# [WHAT THE EXERCISE ASKS]
Set down a true copy of the data, with all pictures left out.

# [DATA SHOWN]
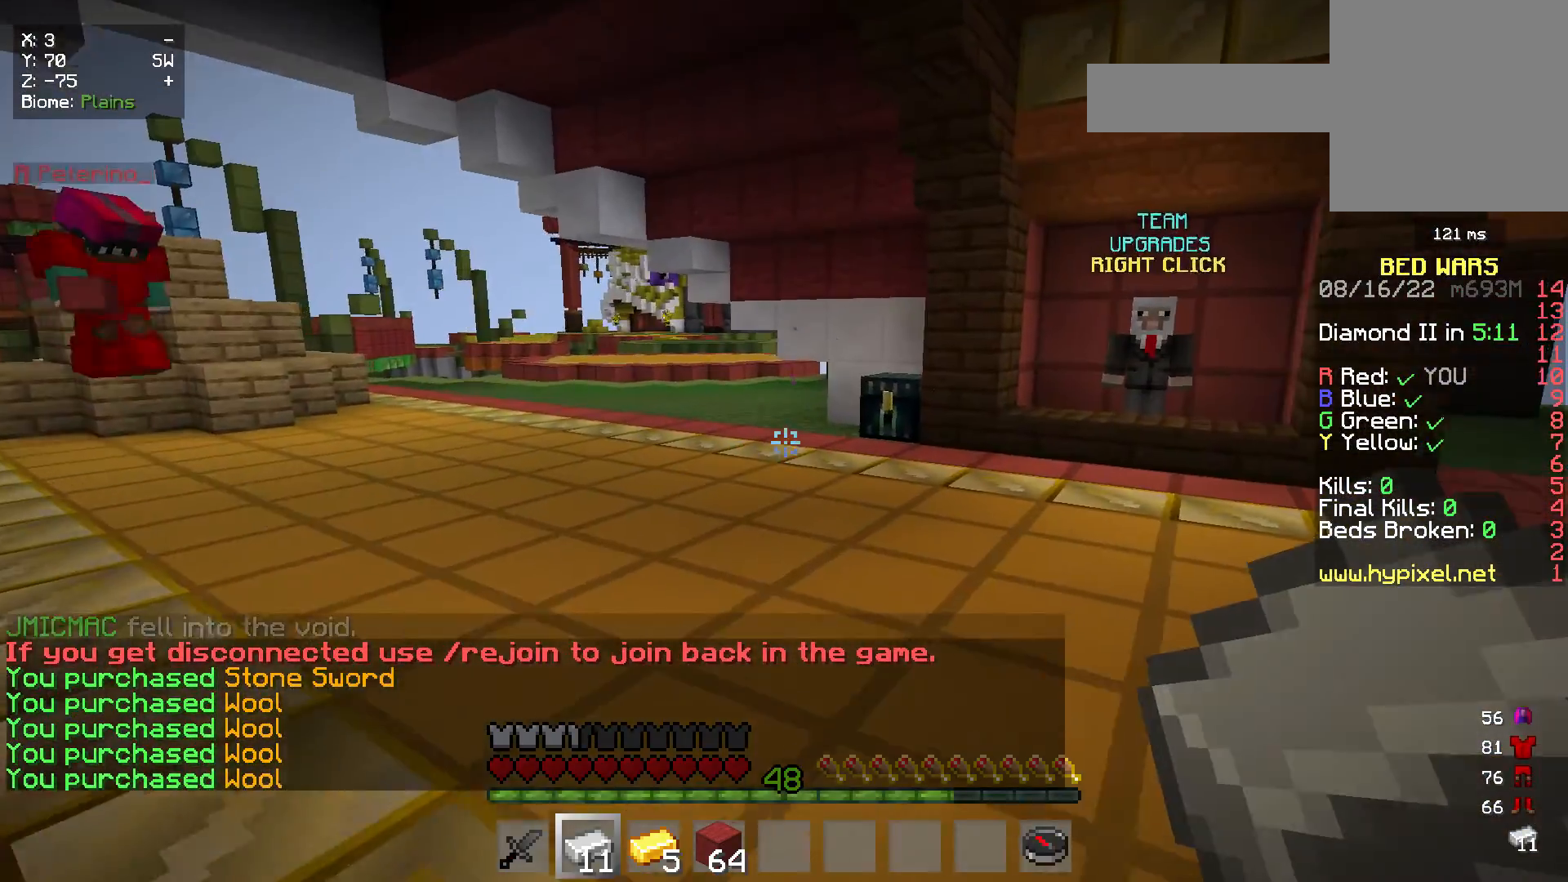
{"keys": ["w"], "mouse": [], "events": []}
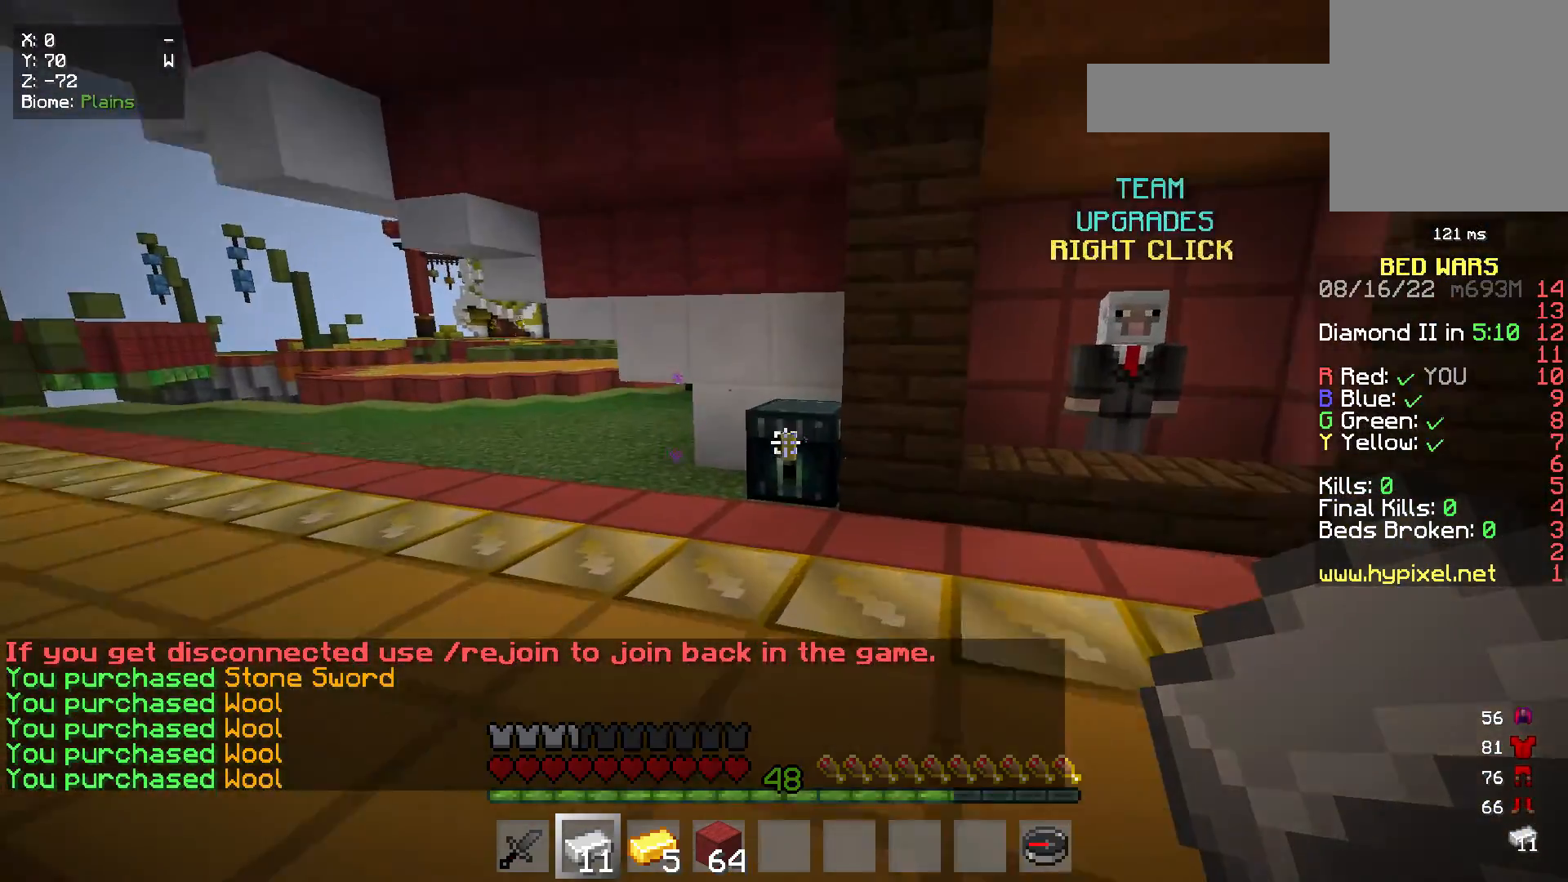
{"keys": [], "mouse": [], "events": [[200, "mouse_right", "down"], [317, "mouse_right", "up"], [383, "w", "up"]]}
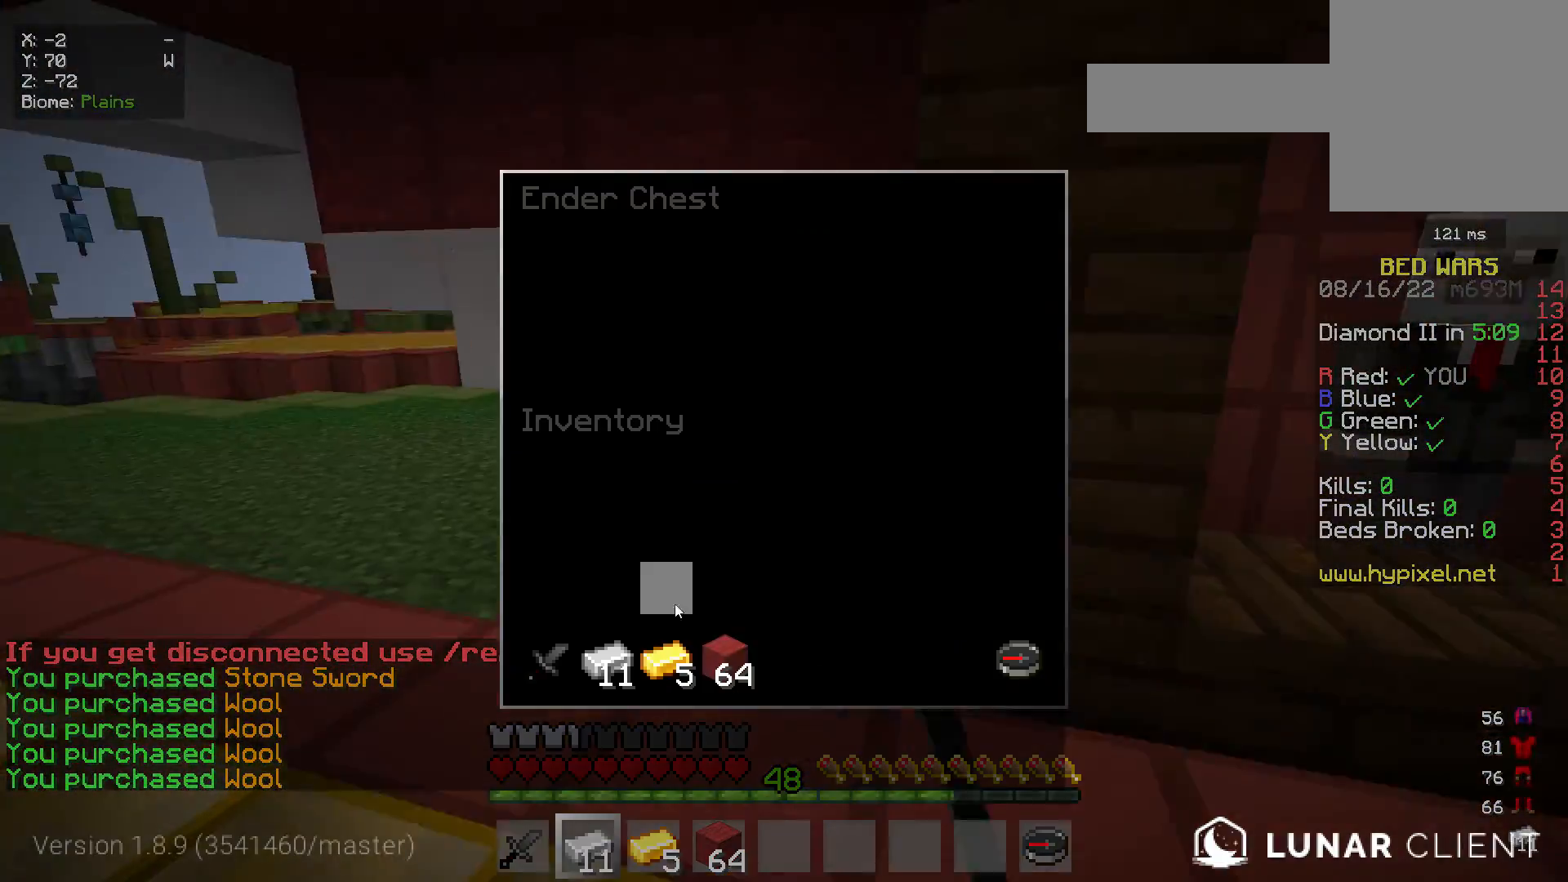
{"keys": [], "mouse": [], "events": []}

# [ANSWER FOR THIS EXERCISE]
{"keys": ["w"], "mouse": [], "events": []}
{"keys": [], "mouse": [], "events": [[200, "mouse_right", "down"], [317, "mouse_right", "up"], [383, "w", "up"]]}
{"keys": [], "mouse": [], "events": []}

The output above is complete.